DOCTOR ROCK (Sounding a sonnet for B.J & Associates)
He accumulated fans each new shift: Punk, reggae, indie, maybe some swamp rock, Pumped hip-hop and motown and techno rift; He timed the hits to the top of the clock -
While every other night of the week Sorted the hot-spots and the top-shelf tart: And though he figured as the total freak Could work the women with a salesman's art.
Sexual conquests confirmed the cliché, The white convertible, black top, the blonde Caught the marble-eyed gaze of the DJ; Without a doubt he felt that he belonged.
The cowboy: Drifter on the fm Band? Give him his due, the drugs and one night stand.
BALLAD OF THE TAJ MAHAL
A restaurant with fountain and water-clock Comprised one plan for a shut down toilet block - Domed like a mosque, chained, under padlock; Enshrined as the Taj Mahal.
Years long and rusty this privy stood disused, Many a gland, they say, was here defused; Such gentlemen taken short were not amused - Preyed on at the Taj Mahal.
Came here the councillors plans to invent, They prayed that success would be heaven sent; But know their bowels were as thrifty as lent, Squatting in the Taj Mahal.
The saturated walls soon gave short shrift To new laid plans when the precincts were sniffed - Many shed a tear over schemes gone adrift, To jazz up the Taj Mahal.
A smart Greek suggested a drive-in car wash, So why go down-market when you can go posh? It's all one to derros - they don't give a toss, Pissing on the Taj Mahal.
Oh, the writing, it's certain, was on the wall, Though not all such sentiments were shared by all - Still, drains will gurgle after heavy rainfall, In troughs by the Taj Mahal.

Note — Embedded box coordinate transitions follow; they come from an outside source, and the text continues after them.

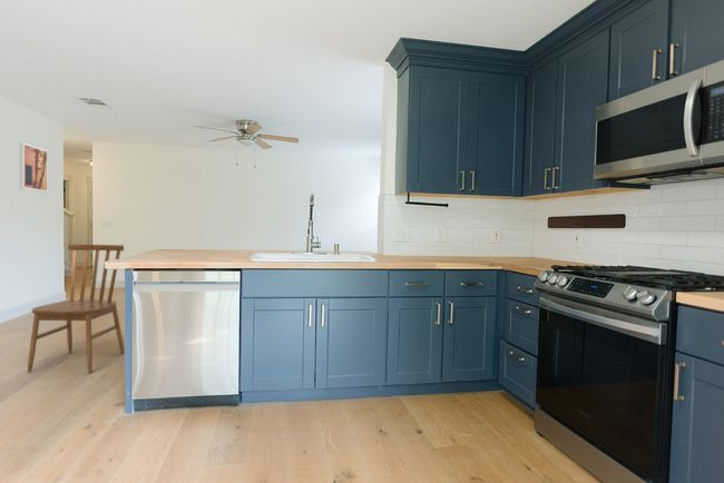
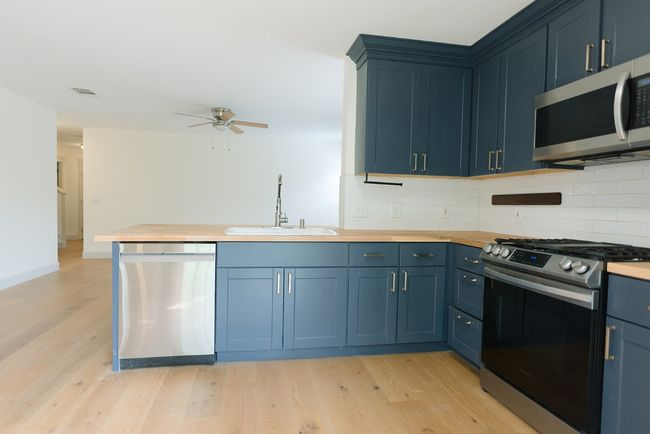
- wall art [18,141,49,194]
- dining chair [27,243,125,374]
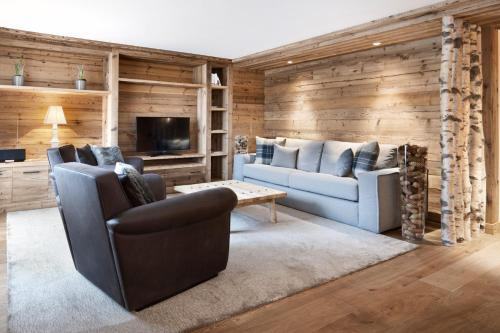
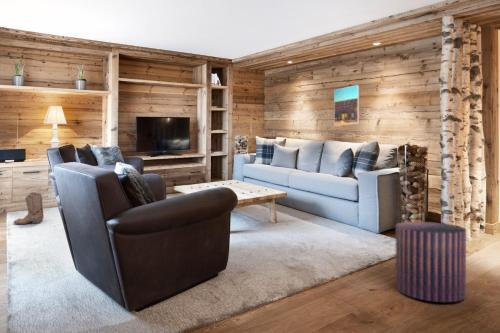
+ stool [395,221,467,303]
+ boots [12,191,44,225]
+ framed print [333,84,360,127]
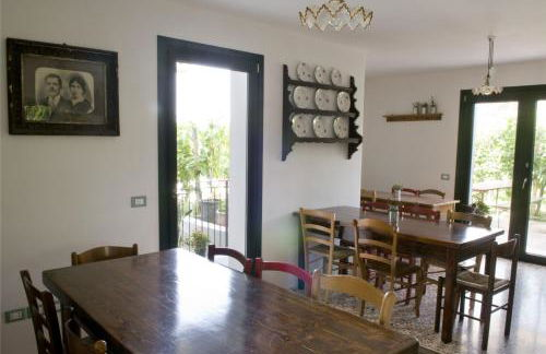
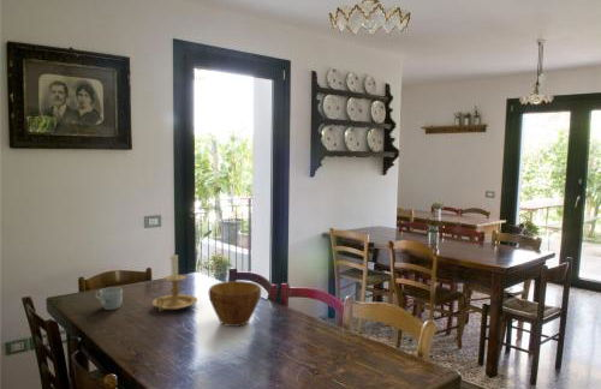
+ bowl [208,280,262,328]
+ candle holder [151,252,198,312]
+ mug [94,286,124,311]
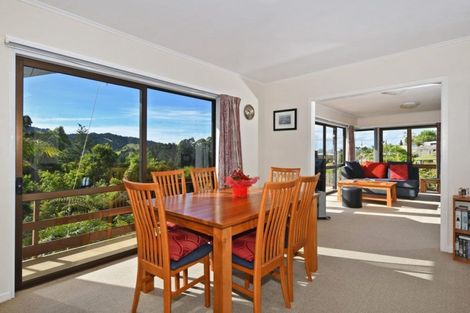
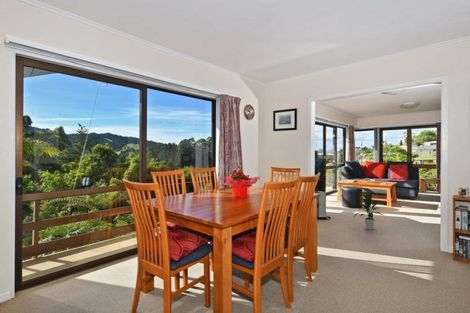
+ indoor plant [353,192,386,231]
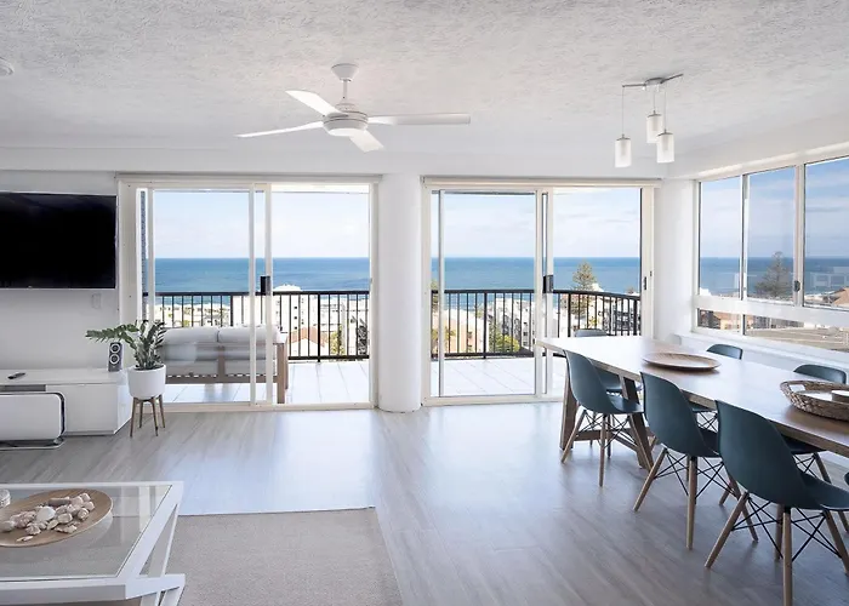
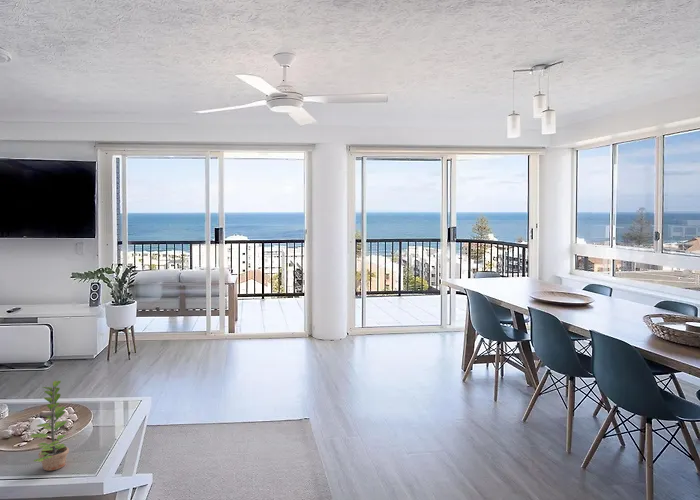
+ plant [29,380,70,472]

If the walls of Jericho fell to the trumpet; Know that these will stand or fall on their merit, No matter what gay boy sets out to mourn it - Lost days at the Taj Mahal.

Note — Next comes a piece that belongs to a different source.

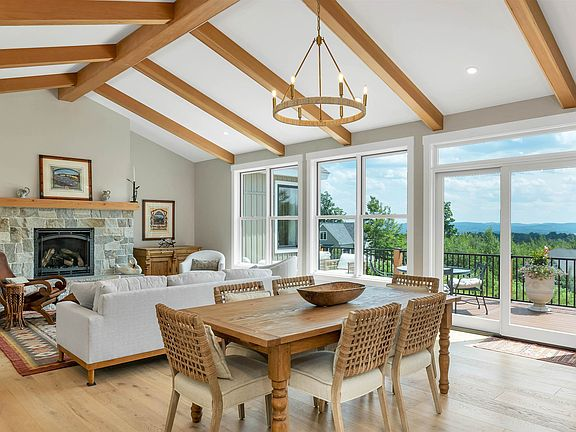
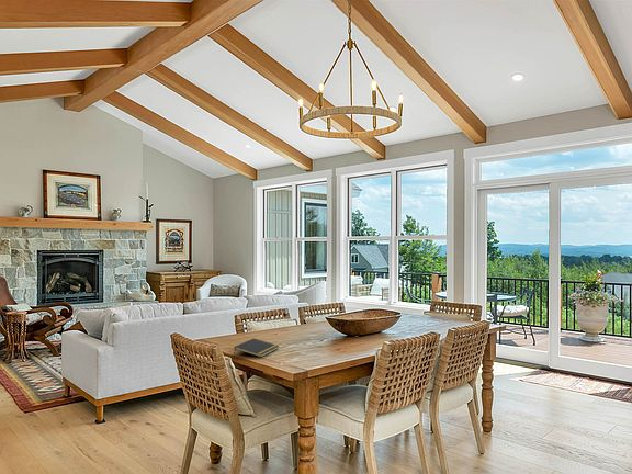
+ notepad [233,338,280,358]
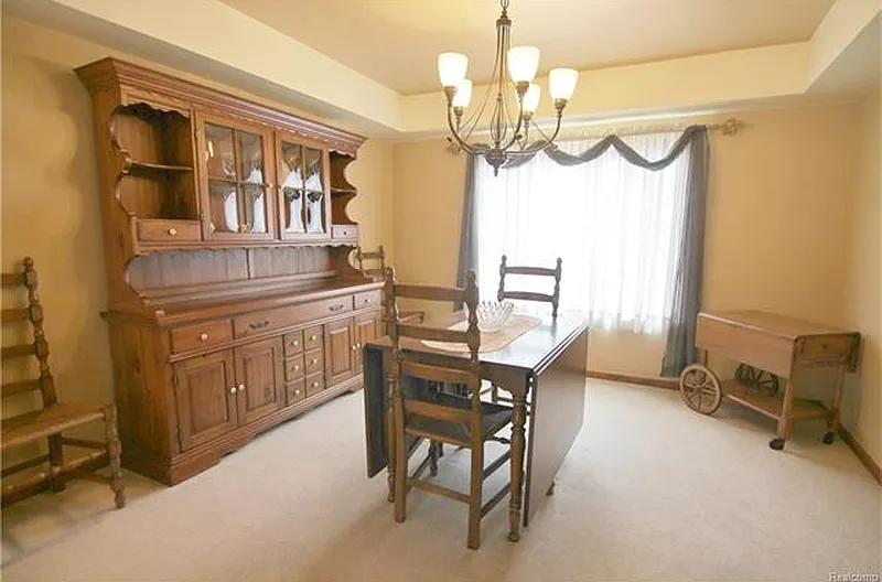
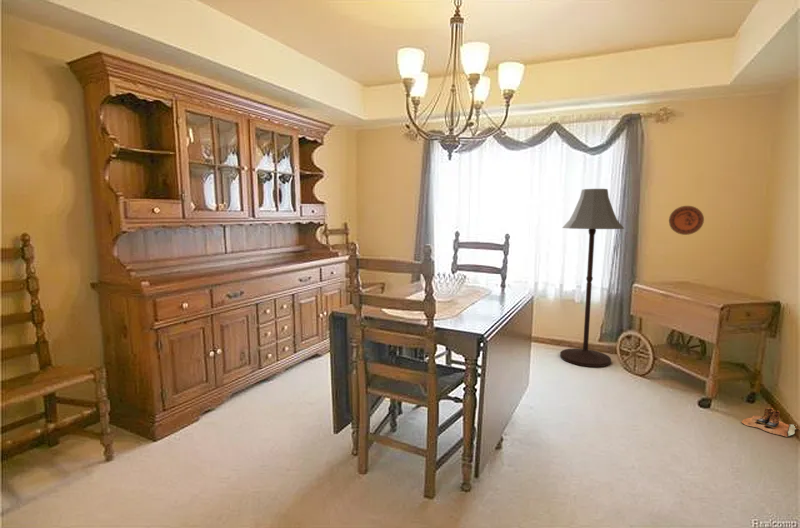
+ decorative plate [668,205,705,236]
+ boots [741,407,797,438]
+ floor lamp [559,188,625,368]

Some dream of precious stones from far away, Some of amethyst, or onyx with pearl inlay, Some of greenstone from down Hokitika way; To brighten the Taj Mahal.
If fire engines scream, and the traffic roars by, And walls have ears, though you cannot guess why - Take a glass of chablis beneath a domed sky, To salute the Taj Mahal.

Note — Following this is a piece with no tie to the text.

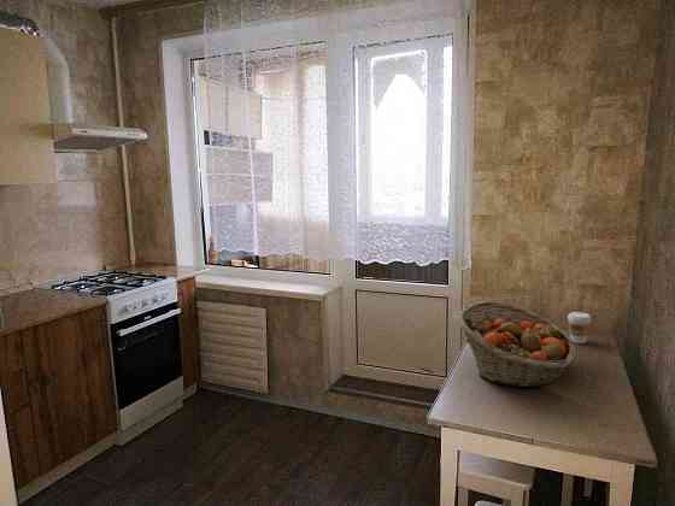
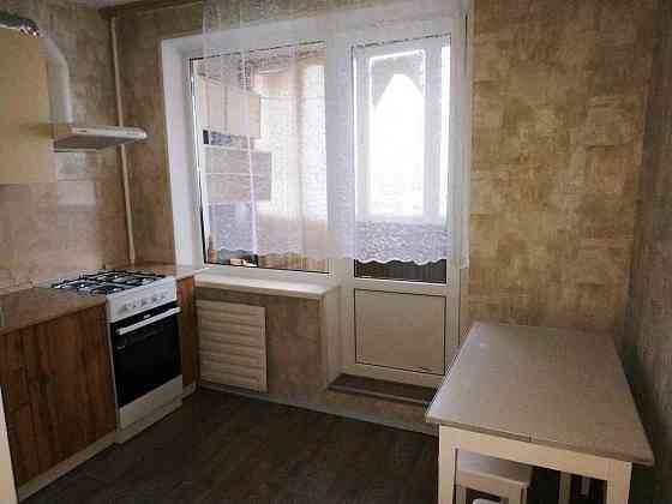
- coffee cup [567,311,592,345]
- fruit basket [456,300,577,388]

BALLAD OF THE TAJ MAHAL The public toilet block known as the 'Taj Mahal' designed by architects of the Wellington City Engineering Office was built in 1928. The building's design is not without a certain, architectural humour; its curved north and south end walls, each capped with a dome, resemble that of a 'mosque'. This quasi-imperial style is listed on the Heritage Inventory as 'Inter War Free Classical'. The edifice functioned as a WCC public toilet for forty years and finally closed in 1966. Fortunately, a strong public outcry saved the building from demolition. For about a decade it was used as storage space for nearby Downstage theatre. In 1978, after extensive renovations, the Taj Mahal reopened as an Art Gallery and Patisserie and became, latterly, a restaurant. Environmental artists, Terry Archer and David Waterman, were commissioned to paint a fresco (Muldoon's visage peers troll-like from the puffy clouds) on the northern dome ceiling by the owner, Cynthia Cass, who bought the property in 1980. The building remains a significant cultural landmark, though continues to serve as a 'public bar' under shifting ownership and name.
ABOUT THE AUTHOR
Stephen Oliver b. 1950. Grew in Brooklyn-west, Wellington, New Zealand. Author of six major collections of poetry, including: Night of Warehouses: Poems 1978-2000, HeadworX Publishers, 2001. One year Magazine Journalism course, Wellington Polytechnic. Radio NZ Broadcasting School. Casual Radio Actor. Lived in Paris, Vienna, London, San Francisco, Greece and Israel. Signed on with the radio ship, The Voice of Peace broadcasting in the Mediterranean out of Jaffa. Free lanced as production voice, newsreader, announcer, voice actor, journalist, copy and features writer. Poems widely represented in New Zealand, Australia, Ireland, USA, UK, South Africa, Canada, etc. Recently published, DEADLY POLLEN, a poetry chapbook, Word Riot Press, (USA) 2003. Ballads, Satire & Salt - A Book of Diversions, Greywacke Press, 2003. Forthcoming: a CD of poems titled: KING HIT - Selected Readings written and read by Stephen Oliver to original music composed by Matt Ottley, for international release. Stephen is a transtasman poet and writer who lives in Sydney.